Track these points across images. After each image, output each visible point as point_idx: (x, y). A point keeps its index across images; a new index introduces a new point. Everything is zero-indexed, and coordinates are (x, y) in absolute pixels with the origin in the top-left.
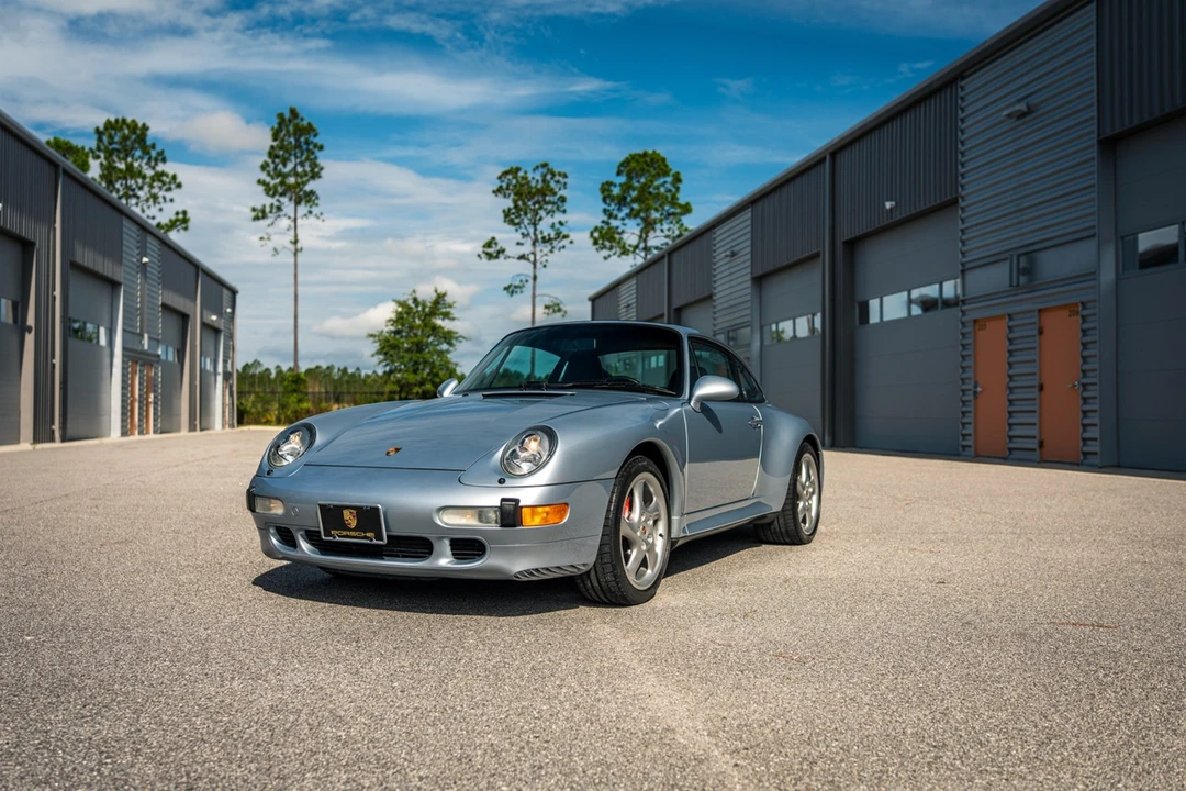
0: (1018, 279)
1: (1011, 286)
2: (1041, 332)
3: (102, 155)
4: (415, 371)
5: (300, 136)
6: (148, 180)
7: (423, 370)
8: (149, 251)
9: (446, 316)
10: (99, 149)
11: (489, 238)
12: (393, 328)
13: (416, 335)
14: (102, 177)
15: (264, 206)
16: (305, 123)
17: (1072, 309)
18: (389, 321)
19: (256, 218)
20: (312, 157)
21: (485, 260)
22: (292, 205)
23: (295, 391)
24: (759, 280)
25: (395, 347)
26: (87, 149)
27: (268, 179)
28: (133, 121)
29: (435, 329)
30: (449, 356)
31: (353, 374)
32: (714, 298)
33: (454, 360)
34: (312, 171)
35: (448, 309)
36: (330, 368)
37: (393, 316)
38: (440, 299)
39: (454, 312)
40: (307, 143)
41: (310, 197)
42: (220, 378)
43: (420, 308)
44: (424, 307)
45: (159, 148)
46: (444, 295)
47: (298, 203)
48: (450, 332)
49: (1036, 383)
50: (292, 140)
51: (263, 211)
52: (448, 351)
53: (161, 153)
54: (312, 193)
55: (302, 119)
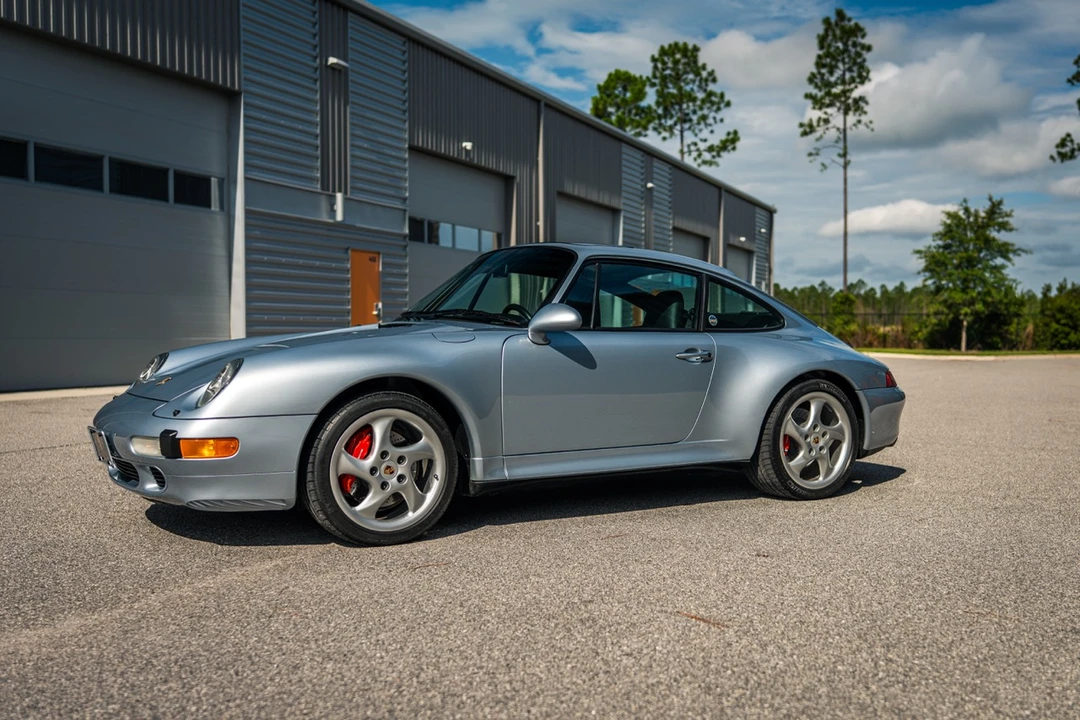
3: (657, 81)
4: (964, 290)
5: (848, 41)
6: (698, 103)
7: (974, 288)
8: (655, 176)
9: (1004, 226)
10: (655, 77)
11: (1063, 135)
12: (940, 243)
13: (966, 250)
14: (658, 104)
15: (811, 120)
16: (852, 23)
18: (937, 235)
19: (805, 134)
20: (859, 60)
21: (1058, 160)
22: (841, 117)
23: (844, 313)
25: (944, 264)
26: (644, 78)
27: (814, 91)
28: (685, 44)
29: (988, 243)
30: (1004, 271)
33: (1011, 276)
34: (860, 76)
35: (1006, 219)
37: (941, 229)
38: (995, 209)
40: (855, 45)
41: (858, 105)
43: (972, 219)
44: (976, 216)
45: (709, 69)
46: (1000, 203)
47: (846, 113)
48: (1006, 244)
50: (840, 45)
51: (811, 126)
52: (1003, 267)
53: (711, 73)
54: (862, 99)
55: (850, 20)
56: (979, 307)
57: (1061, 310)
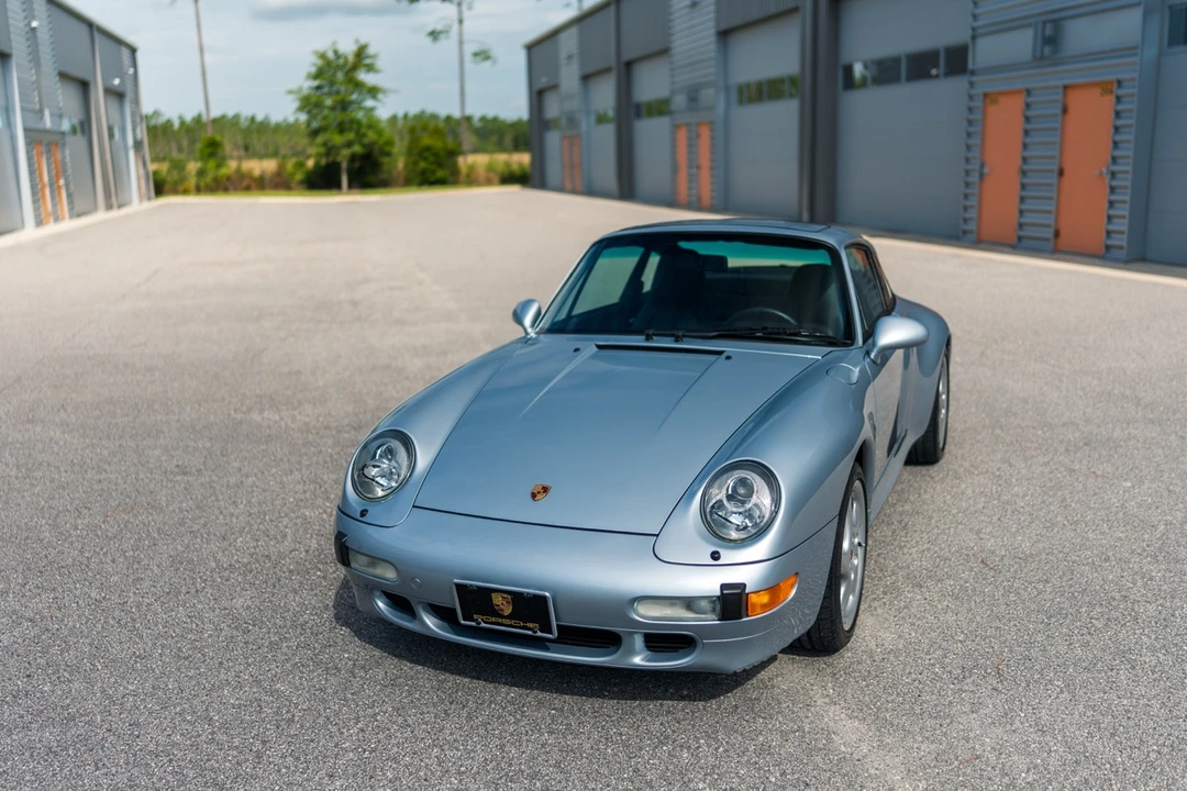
0: (1042, 51)
1: (1034, 56)
2: (1065, 110)
9: (370, 68)
12: (316, 83)
13: (338, 91)
17: (1106, 87)
18: (309, 75)
23: (212, 155)
24: (724, 35)
25: (318, 105)
29: (358, 85)
30: (375, 112)
31: (262, 123)
32: (674, 52)
35: (371, 61)
36: (236, 117)
37: (313, 70)
38: (361, 53)
39: (379, 64)
42: (132, 154)
43: (341, 62)
44: (346, 59)
46: (366, 45)
48: (374, 87)
49: (1055, 168)
52: (372, 109)
56: (357, 149)
57: (428, 149)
------------------------------
◆ **What you need to do**
Express all of the data above as a Markdown table with the columns Row and Content: each non-blank line gets its own row, numbered in order. Leave the pictures out.

◆ **Answer area**
| Row | Content |
|---|---|
| 1 | Track these points across images. After each image, output each visible point as point_idx: (x, y). A point keeps its index across images; a new index introduces a new point. Everything is zero-indexed, and coordinates are (x, y) in absolute pixels with the origin in the top-left. |
| 2 | 0: (1018, 279) |
| 3 | 1: (1011, 286) |
| 4 | 2: (1041, 332) |
| 5 | 3: (102, 155) |
| 6 | 4: (415, 371) |
| 7 | 5: (300, 136) |
| 8 | 6: (148, 180) |
| 9 | 7: (423, 370) |
| 10 | 8: (149, 251) |
| 11 | 9: (446, 316) |
| 12 | 10: (99, 149) |
| 13 | 11: (489, 238) |
| 14 | 12: (393, 328) |
| 15 | 13: (416, 335) |
| 16 | 14: (102, 177) |
| 17 | 15: (264, 206) |
| 18 | 16: (305, 123) |
| 19 | 17: (1072, 309) |
| 20 | 18: (389, 321) |
| 21 | 19: (256, 218) |
| 22 | 20: (312, 157) |
| 23 | 21: (485, 260) |
| 24 | 22: (292, 205) |
| 25 | 23: (295, 391) |
| 26 | 24: (759, 280) |
| 27 | 25: (395, 347) |
| 28 | 26: (87, 149) |
| 29 | 27: (268, 179) |
| 30 | 28: (133, 121) |
| 31 | 29: (435, 329) |
| 32 | 30: (449, 356) |
| 33 | 31: (353, 374) |
| 34 | 32: (714, 298) |
| 35 | 33: (454, 360) |
| 36 | 34: (312, 171) |
| 37 | 35: (448, 309) |
| 38 | 36: (330, 368) |
| 39 | 37: (393, 316) |
| 40 | 38: (440, 299) |
| 41 | 39: (454, 312) |
| 42 | 40: (307, 143) |
| 43 | 41: (310, 197) |
| 44 | 42: (220, 378) |
| 45 | 43: (420, 308) |
| 46 | 44: (424, 307) |
| 47 | 45: (159, 148) |
| 48 | 46: (444, 295) |
| 49 | 47: (298, 203) |
| 50 | 48: (450, 332) |
| 51 | 49: (1036, 383) |
| 52 | 50: (292, 140) |
| 53 | 51: (263, 211) |
| 54 | 52: (448, 351) |
| 55 | 53: (161, 153) |
| 56 | 54: (312, 193) |
| 57 | 55: (302, 119) |
| 58 | 3: (657, 81) |
| 59 | 4: (964, 290) |
| 60 | 5: (848, 41) |
| 61 | 6: (698, 103) |
| 62 | 7: (974, 288) |
| 63 | 8: (655, 176) |
| 64 | 9: (1004, 226) |
| 65 | 10: (655, 77) |
| 66 | 11: (1063, 135) |
| 67 | 12: (940, 243) |
| 68 | 13: (966, 250) |
| 69 | 14: (658, 104) |
| 70 | 15: (811, 120) |
| 71 | 16: (852, 23) |
| 72 | 18: (937, 235) |
| 73 | 19: (805, 134) |
| 74 | 20: (859, 60) |
| 75 | 21: (1058, 160) |
| 76 | 22: (841, 117) |
| 77 | 23: (844, 313) |
| 78 | 25: (944, 264) |
| 79 | 26: (644, 78) |
| 80 | 27: (814, 91) |
| 81 | 28: (685, 44) |
| 82 | 29: (988, 243) |
| 83 | 30: (1004, 271) |
| 84 | 33: (1011, 276) |
| 85 | 34: (860, 76) |
| 86 | 35: (1006, 219) |
| 87 | 37: (941, 229) |
| 88 | 38: (995, 209) |
| 89 | 40: (855, 45) |
| 90 | 41: (858, 105) |
| 91 | 43: (972, 219) |
| 92 | 44: (976, 216) |
| 93 | 45: (709, 69) |
| 94 | 46: (1000, 203) |
| 95 | 47: (846, 113) |
| 96 | 48: (1006, 244) |
| 97 | 50: (840, 45) |
| 98 | 51: (811, 126) |
| 99 | 52: (1003, 267) |
| 100 | 53: (711, 73) |
| 101 | 54: (862, 99) |
| 102 | 55: (850, 20) |
| 103 | 56: (979, 307) |
| 104 | 57: (1061, 310) |
| 105 | 0: (1042, 51) |
| 106 | 1: (1034, 56) |
| 107 | 2: (1065, 110) |
| 108 | 9: (370, 68) |
| 109 | 12: (316, 83) |
| 110 | 13: (338, 91) |
| 111 | 17: (1106, 87) |
| 112 | 18: (309, 75) |
| 113 | 23: (212, 155) |
| 114 | 24: (724, 35) |
| 115 | 25: (318, 105) |
| 116 | 29: (358, 85) |
| 117 | 30: (375, 112) |
| 118 | 31: (262, 123) |
| 119 | 32: (674, 52) |
| 120 | 35: (371, 61) |
| 121 | 36: (236, 117) |
| 122 | 37: (313, 70) |
| 123 | 38: (361, 53) |
| 124 | 39: (379, 64) |
| 125 | 42: (132, 154) |
| 126 | 43: (341, 62) |
| 127 | 44: (346, 59) |
| 128 | 46: (366, 45) |
| 129 | 48: (374, 87) |
| 130 | 49: (1055, 168) |
| 131 | 52: (372, 109) |
| 132 | 56: (357, 149) |
| 133 | 57: (428, 149) |